▶ **Prompt**: Rewrite the text of the records below with every "сравнить" swapped for "compare" and nothing else changed. Leave the pictures out.
-=-=-=-=-
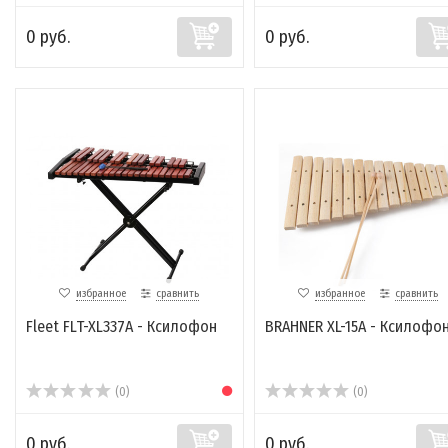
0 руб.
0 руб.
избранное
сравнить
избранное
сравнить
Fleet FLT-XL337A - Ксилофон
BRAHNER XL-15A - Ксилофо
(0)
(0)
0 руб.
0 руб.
-=-=-=-=-
▶ **Answer area**:
0 руб.
0 руб.
избранное
compare
избранное
compare
Fleet FLT-XL337A - Ксилофон
BRAHNER XL-15A - Ксилофо
(0)
(0)
0 руб.
0 руб.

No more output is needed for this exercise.